Excerpted records START

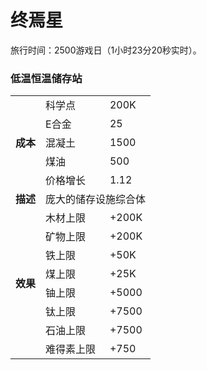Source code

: # 终焉星
旅行时间：2500游戏日（1小时23分20秒实时）。
### 低温恒温储存站
<table>
<tbody>
<tr>
<td rowspan="5">
<strong>
成本
</strong>
</td>
<td>
科学点
</td>
<td>
200K
</td>
</tr>
<tr>
<td>
E合金
</td>
<td>
25
</td>
</tr>
<tr>
<td>
混凝土
</td>
<td>
1500
</td>
</tr>
<tr>
<td>
煤油
</td>
<td>
500
</td>
</tr>
<tr>
<td>
价格增长
</td>
<td>
1.12
</td>
</tr>
<tr>
<td>
<strong>
描述
</strong>
</td>
<td colspan="2">
庞大的储存设施综合体
</td>
</tr>
<tr>
<td rowspan="8">
<strong>
效果
</strong>
</td>
<td>
木材上限
</td>
<td>
+200K
</td>
</tr>
<tr>
<td>
矿物上限
</td>
<td>
+200K
</td>
</tr>
<tr>
<td>
铁上限
</td>
<td>
+50K
</td>
</tr>
<tr>
<td>
煤上限
</td>
<td>
+25K
</td>
</tr>
<tr>
<td>
铀上限
</td>
<td>
+5000
</td>
</tr>
<tr>
<td>
钛上限
</td>
<td>
+7500
</td>
</tr>
<tr>
<td>
石油上限
</td>
<td>
+7500
</td>
</tr>
<tr>
<td>
难得素上限
</td>
<td>
+750
</td>
</tr>
</tbody>
</table>
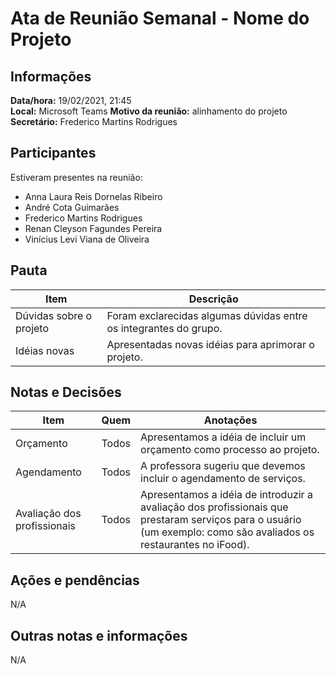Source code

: # Ata de Reunião Semanal - Nome do Projeto

## Informações
**Data/hora:** 19/02/2021, 21:45  
**Local:** Microsoft Teams
**Motivo da reunião:** alinhamento do projeto
**Secretário:** Frederico Martins Rodrigues

## Participantes
Estiveram presentes na reunião:
- Anna Laura Reis Dornelas Ribeiro
- André Cota Guimarães
- Frederico Martins Rodrigues
- Renan Cleyson Fagundes Pereira
- Vinícius Levi Viana de Oliveira

## Pauta
Item | Descrição
---- | ----
Dúvidas sobre o projeto | Foram exclarecidas algumas dúvidas entre os integrantes do grupo. 
Idéias novas | Apresentadas novas idéias para aprimorar o projeto. 

## Notas e Decisões
Item | Quem | Anotações |
---- | ---- | ---- |
Orçamento | Todos | Apresentamos a idéia de incluir um orçamento como processo ao projeto.|
Agendamento | Todos | A professora sugeriu que devemos incluir o agendamento de serviços.|
Avaliação dos profissionais | Todos | Apresentamos a idéia de introduzir a avaliação dos profissionais que prestaram serviços para o usuário (um exemplo: como são avaliados os restaurantes no iFood).|

## Ações e pendências
N/A

## Outras notas e informações
N/A

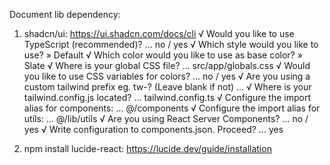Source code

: Document lib dependency:

1.  shadcn/ui: https://ui.shadcn.com/docs/cli
    √ Would you like to use TypeScript (recommended)? ... no / yes
    √ Which style would you like to use? » Default
    √ Which color would you like to use as base color? » Slate
    √ Where is your global CSS file? ... src/app/globals.css
    √ Would you like to use CSS variables for colors? ... no / yes
    √ Are you using a custom tailwind prefix eg. tw-? (Leave blank if not) ...
    √ Where is your tailwind.config.js located? ... tailwind.config.ts
    √ Configure the import alias for components: ... @/components
    √ Configure the import alias for utils: ... @/lib/utils
    √ Are you using React Server Components? ... no / yes
    √ Write configuration to components.json. Proceed? ... yes

2.  npm install lucide-react: https://lucide.dev/guide/installation
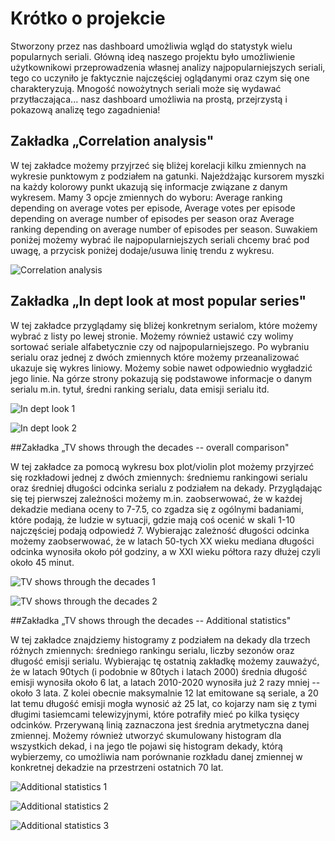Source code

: # Krótko o projekcie

Stworzony przez nas dashboard umożliwia wgląd do statystyk wielu popularnych seriali. Główną ideą naszego projektu było umożliwienie użytkownikowi przeprowadzenia własnej analizy najpopularniejszych seriali, tego co uczyniło je faktycznie najczęściej oglądanymi oraz czym się one charakteryzują. Mnogość nowożytnych seriali może się wydawać przytłaczająca... nasz dashboard umożliwia na prostą, przejrzystą i pokazową analizę tego zagadnienia!

## Zakładka „Correlation analysis"

W tej zakładce możemy przyjrzeć się bliżej korelacji kilku zmiennych na wykresie punktowym z podziałem na gatunki. Najeżdżając kursorem myszki na każdy kolorowy punkt ukazują się informacje związane z danym wykresem. Mamy 3 opcje zmiennych do wyboru: Average ranking depending on average votes per episode, Average votes per episode depending on average number of episodes per season oraz Average ranking depending on average number of episodes per season. Suwakiem poniżej możemy wybrać ile najpopularniejszych seriali chcemy brać pod uwagę, a przycisk poniżej dodaje/usuwa linię trendu z wykresu.

![Correlation analysis](p1.png)

## Zakładka „In dept look at most popular series"

W tej zakładce przyglądamy się bliżej konkretnym serialom, które możemy wybrać z listy po lewej stronie. Możemy również ustawić czy wolimy sortować seriale alfabetycznie czy od najpopularniejszego. Po wybraniu serialu oraz jednej z dwóch zmiennych które możemy przeanalizować ukazuje się wykres liniowy. Możemy sobie nawet odpowiednio wygładzić jego linie. Na górze strony pokazują się podstawowe informacje o danym serialu m.in. tytuł, średni ranking serialu, data emisji serialu itd.

![In dept look 1](p2.png)

![In dept look 2](p3.png)

##Zakładka „TV shows through the decades -- overall comparison"

W tej zakładce za pomocą wykresu box plot/violin plot możemy przyjrzeć się rozkładowi jednej z dwóch zmiennych: średniemu rankingowi serialu oraz średniej długości odcinka serialu z podziałem na dekady. Przyglądając się tej pierwszej zależności możemy m.in. zaobserwować, że w każdej dekadzie mediana oceny to 7-7.5, co zgadza się z ogólnymi badaniami, które podają, że ludzie w sytuacji, gdzie mają coś ocenić w skali 1-10 najczęściej podają odpowiedź 7. Wybierając zależność długości odcinka możemy zaobserwować, że w latach 50-tych XX wieku mediana długości odcinka wynosiła około pół godziny, a w XXI wieku półtora razy dłużej czyli około 45 minut.

![TV shows through the decades 1](p4.png)

![TV shows through the decades 2](p5.png)

##Zakładka „TV shows through the decades -- Additional statistics"

W tej zakładce znajdziemy histogramy z podziałem na dekady dla trzech różnych zmiennych: średniego rankingu serialu, liczby sezonów oraz długość emisji serialu. Wybierając tę ostatnią zakładkę możemy zauważyć, że w latach 90tych (i podobnie w 80tych i latach 2000) średnia długość emisji wynosiła około 6 lat, a latach 2010-2020 wynosiła już 2 razy mniej -- około 3 lata. Z kolei obecnie maksymalnie 12 lat emitowane są seriale, a 20 lat temu długość emisji mogła wynosić aż 25 lat, co kojarzy nam się z tymi długimi tasiemcami telewizyjnymi, które potrafiły mieć po kilka tysięcy odcinków. Przerywaną linią zaznaczona jest średnia arytmetyczna danej zmiennej. Możemy również utworzyć skumulowany histogram dla wszystkich dekad, i na jego tle pojawi się histogram dekady, którą wybierzemy, co umożliwia nam porównanie rozkładu danej zmiennej w konkretnej dekadzie na przestrzeni ostatnich 70 lat.

![Additional statistics 1](p6.png)

![Additional statistics 2](p7.png)

![Additional statistics 3](p8.png)
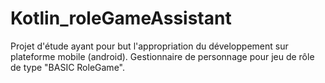 # Kotlin_roleGameAssistant

Projet d'étude ayant pour but l'appropriation du développement sur plateforme mobile (android).
Gestionnaire de personnage pour jeu de rôle de type "BASIC RoleGame".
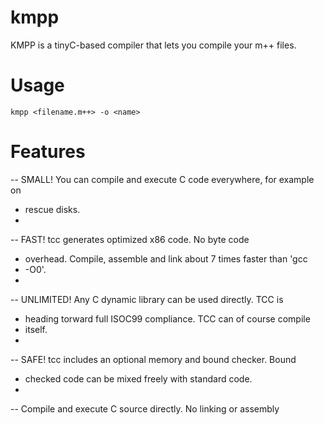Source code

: kmpp
====

KMPP is a tinyC-based compiler that lets you compile your m++ files.


Usage
====

    kmpp <filename.m++> -o <name>


Features
====
 -- SMALL! You can compile and execute C code everywhere, for example on
 -  rescue disks.
 -
 -- FAST! tcc generates optimized x86 code. No byte code
 -  overhead. Compile, assemble and link about 7 times faster than 'gcc
 -  -O0'.
 -
 -- UNLIMITED! Any C dynamic library can be used directly. TCC is
 -  heading torward full ISOC99 compliance. TCC can of course compile
 -  itself.
 -
 -- SAFE! tcc includes an optional memory and bound checker. Bound
 -  checked code can be mixed freely with standard code.
 -
 -- Compile and execute C source directly. No linking or assembly

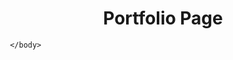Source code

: <!DOCTYPE html>
<html lang="en">
    
   <head >
     <h1 align=center>Portfolio Page</h1>
   </head>
    <body>
      
     </body>
</html>
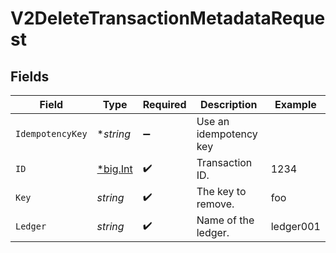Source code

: # V2DeleteTransactionMetadataRequest


## Fields

| Field                                       | Type                                        | Required                                    | Description                                 | Example                                     |
| ------------------------------------------- | ------------------------------------------- | ------------------------------------------- | ------------------------------------------- | ------------------------------------------- |
| `IdempotencyKey`                            | **string*                                   | :heavy_minus_sign:                          | Use an idempotency key                      |                                             |
| `ID`                                        | [*big.Int](https://pkg.go.dev/math/big#Int) | :heavy_check_mark:                          | Transaction ID.                             | 1234                                        |
| `Key`                                       | *string*                                    | :heavy_check_mark:                          | The key to remove.                          | foo                                         |
| `Ledger`                                    | *string*                                    | :heavy_check_mark:                          | Name of the ledger.                         | ledger001                                   |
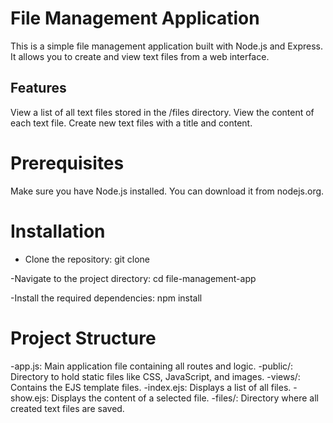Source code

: # File Management Application
This is a simple file management application built with Node.js and Express. It allows you to create and view text files from a web interface.

## Features
View a list of all text files stored in the /files directory.
View the content of each text file.
Create new text files with a title and content.

# Prerequisites
Make sure you have Node.js installed. You can download it from nodejs.org.

# Installation
- Clone the repository:
git clone <repository-url>

-Navigate to the project directory:
cd file-management-app

-Install the required dependencies:
npm install

# Project Structure
-app.js: Main application file containing all routes and logic.
-public/: Directory to hold static files like CSS, JavaScript, and images.
-views/: Contains the EJS template files.
-index.ejs: Displays a list of all files.
-show.ejs: Displays the content of a selected file.
-files/: Directory where all created text files are saved.

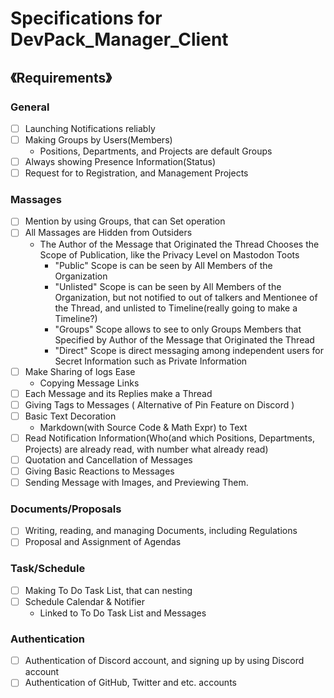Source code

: # Specifications for DevPack_Manager_Client

## 《Requirements》

### General

- [ ] Launching Notifications reliably
- [ ] Making Groups by Users(Members)
  - Positions, Departments, and Projects are default Groups
- [ ] Always showing Presence Information(Status)
- [ ] Request for to Registration, and Management Projects

### Massages

- [ ] Mention by using Groups, that can Set operation
- [ ] All Massages are Hidden from Outsiders
  - The Author of the Message that Originated the Thread Chooses the Scope of Publication, like the Privacy Level on Mastodon Toots
    - "Public" Scope is can be seen by All Members of the Organization
    - "Unlisted" Scope is can be seen by All Members of the Organization, but not notified to out of talkers and Mentionee of the Thread, and unlisted to Timeline(really going to make a Timeline?)
    - "Groups" Scope allows to see to only Groups Members that Specified by Author of the Message that Originated the Thread
    - "Direct" Scope is direct messaging among independent users for Secret Information such as Private Information
- [ ] Make Sharing of logs Ease
  - Copying Message Links
- [ ] Each Message and its Replies make a Thread
- [ ] Giving Tags to Messages ( Alternative of Pin Feature on Discord )
- [ ] Basic Text Decoration
  - Markdown(with Source Code & Math Expr) to Text
- [ ] Read Notification Information(Who(and which Positions, Departments, Projects) are already read, with number what already read)
- [ ] Quotation and Cancellation of Messages
- [ ] Giving Basic Reactions to Messages
- [ ] Sending Message with Images, and Previewing Them.

### Documents/Proposals

- [ ] Writing, reading, and managing Documents, including Regulations
- [ ] Proposal and Assignment of Agendas

### Task/Schedule

- [ ] Making To Do Task List, that can nesting
- [ ] Schedule Calendar & Notifier
  - Linked to To Do Task List and Messages

### Authentication

- [ ] Authentication of Discord account, and signing up by using Discord account
- [ ] Authentication of GitHub, Twitter and etc. accounts
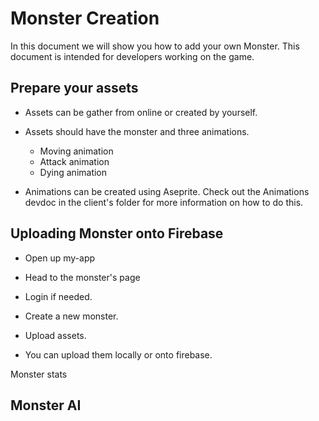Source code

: # Monster Creation

In this document we will show you how to add your own Monster. This document is intended for developers working on the game. 

## Prepare your assets

- Assets can be gather from online or created by yourself.
- Assets should have the monster and three animations.
    - Moving animation
    - Attack animation
    - Dying animation

- Animations can be created using Aseprite. Check out the Animations devdoc in the client's folder for more information on how to do this.

## Uploading Monster onto Firebase

- Open up my-app
- Head to the monster's page
- Login if needed.
- Create a new monster.

- Upload assets.
- You can upload them locally or onto firebase.

Monster stats


## Monster AI



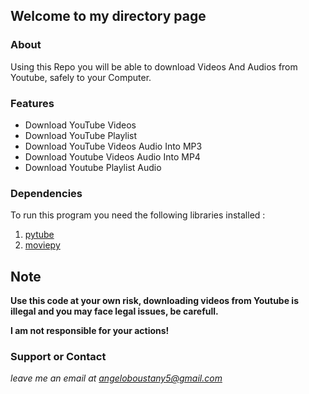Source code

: ## Welcome to my directory page

### About
Using this Repo you will be able to download Videos And Audios from Youtube, safely to your Computer.

### Features
* Download YouTube Videos
* Download YouTube Playlist
* Download YouTube Videos Audio Into MP3
* Download Youtube Videos Audio Into MP4
* Download Youtube Playlist Audio

### Dependencies
To run this program you need the following libraries installed : 
1. [pytube](https://pytube.io/en/latest/)
2. [moviepy](https://pypi.org/project/moviepy/)

## Note
**Use this code at your own risk, downloading videos from Youtube is illegal and you may face legal issues, be carefull.**

**I am not responsible for your actions!**


### Support or Contact

*leave me an email at angeloboustany5@gmail.com*
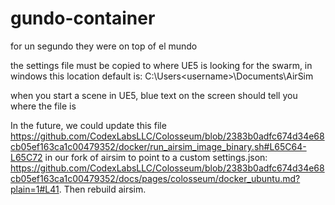 # gundo-container
for un segundo they were on top of el mundo


the settings file must be copied to where UE5 is looking for the swarm, in windows this location default is:
C:\Users\<username>\Documents\AirSim

when you start a scene in UE5, blue text on the screen should tell you where the file is

In the future, we could update this file https://github.com/CodexLabsLLC/Colosseum/blob/2383b0adfc674d34e68cb05ef163ca1c00479352/docker/run_airsim_image_binary.sh#L65C64-L65C72 in our fork of airsim to point to a custom settings.json: https://github.com/CodexLabsLLC/Colosseum/blob/2383b0adfc674d34e68cb05ef163ca1c00479352/docs/pages/colosseum/docker_ubuntu.md?plain=1#L41. Then rebuild airsim.
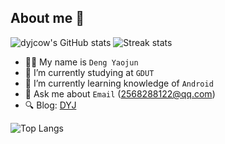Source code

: ## About me 👋

![dyjcow's GitHub stats](https://github-readme-stats.vercel.app/api?username=dyjcow&theme=dracula&show_icons=true)
![Streak stats](https://github-readme-streak-stats.herokuapp.com/?user=dyjcow&show_icons=true&theme=tokyonight)
- 👨‍🎓 My name is `Deng Yaojun`
- 🔭 I’m currently studying at `GDUT`
- 🌱 I’m currently learning knowledge of `Android`
- 💬 Ask me about `Email` (2568288122@qq.com)
- 🔍 Blog: [DYJ](https://www.dyjcow.top)

![Top Langs](https://github-readme-stats.vercel.app/api/top-langs/?username=dyjcow&exclude_repo=dyjcow.github.io&layout=compact)

<!--
**dyjcow/dyjcow** is a ✨ _special_ ✨ repository because its `README.md` (this file) appears on your GitHub profile.

Here are some ideas to get you started:

- 🔭 I’m currently working on ...
- 🌱 I’m currently learning ...
- 👯 I’m looking to collaborate on ...
- 🤔 I’m looking for help with ...
- 💬 Ask me about ...
- 📫 How to reach me: ...
- 😄 Pronouns: ...
- ⚡ Fun fact: ...
-->

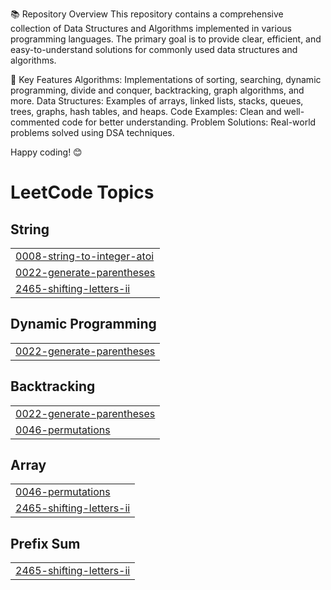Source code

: 📚 Repository Overview
This repository contains a comprehensive collection of Data Structures and Algorithms implemented in various programming languages. The primary goal is to provide clear, efficient, and easy-to-understand solutions for commonly used data structures and algorithms.

🌟 Key Features
Algorithms: Implementations of sorting, searching, dynamic programming, divide and conquer, backtracking, graph algorithms, and more.
Data Structures: Examples of arrays, linked lists, stacks, queues, trees, graphs, hash tables, and heaps.
Code Examples: Clean and well-commented code for better understanding.
Problem Solutions: Real-world problems solved using DSA techniques.

Happy coding! 😊

<!---LeetCode Topics Start-->
# LeetCode Topics
## String
|  |
| ------- |
| [0008-string-to-integer-atoi](https://github.com/SarathuOfficial/Data-Structures-and-Algorithms/tree/master/0008-string-to-integer-atoi) |
| [0022-generate-parentheses](https://github.com/SarathuOfficial/Data-Structures-and-Algorithms/tree/master/0022-generate-parentheses) |
| [2465-shifting-letters-ii](https://github.com/SarathuOfficial/Data-Structures-and-Algorithms/tree/master/2465-shifting-letters-ii) |
## Dynamic Programming
|  |
| ------- |
| [0022-generate-parentheses](https://github.com/SarathuOfficial/Data-Structures-and-Algorithms/tree/master/0022-generate-parentheses) |
## Backtracking
|  |
| ------- |
| [0022-generate-parentheses](https://github.com/SarathuOfficial/Data-Structures-and-Algorithms/tree/master/0022-generate-parentheses) |
| [0046-permutations](https://github.com/SarathuOfficial/Data-Structures-and-Algorithms/tree/master/0046-permutations) |
## Array
|  |
| ------- |
| [0046-permutations](https://github.com/SarathuOfficial/Data-Structures-and-Algorithms/tree/master/0046-permutations) |
| [2465-shifting-letters-ii](https://github.com/SarathuOfficial/Data-Structures-and-Algorithms/tree/master/2465-shifting-letters-ii) |
## Prefix Sum
|  |
| ------- |
| [2465-shifting-letters-ii](https://github.com/SarathuOfficial/Data-Structures-and-Algorithms/tree/master/2465-shifting-letters-ii) |
<!---LeetCode Topics End-->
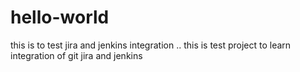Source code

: # hello-world
this is to test jira and jenkins integration
.. this is test project to learn integration of git jira and jenkins
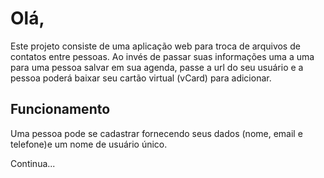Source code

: # Olá,
Este projeto consiste de uma aplicação web para troca de arquivos de contatos entre pessoas. Ao invés de passar suas informações uma a uma para uma pessoa salvar em sua agenda, passe a url do seu usuário e a pessoa poderá baixar seu cartão virtual (vCard) para adicionar.

## Funcionamento
Uma pessoa pode se cadastrar fornecendo seus dados (nome, email e telefone)e um nome de usuário único.

Continua...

Excerpted records END

**Problem details**.
Write out word for word the lines above that run from the one with "Audio Into MP3" to the one with "# gundo-container". Include both end lines; exclude the images.

**Result**.
* Download YouTube Videos Audio Into MP3
* Download Youtube Videos Audio Into MP4
* Download Youtube Playlist Audio

### Dependencies
To run this program you need the following libraries installed : 
1. [pytube](https://pytube.io/en/latest/)
2. [moviepy](https://pypi.org/project/moviepy/)

## Note
**Use this code at your own risk, downloading videos from Youtube is illegal and you may face legal issues, be carefull.**

**I am not responsible for your actions!**


### Support or Contact

*leave me an email at angeloboustany5@gmail.com*
 # gundo-container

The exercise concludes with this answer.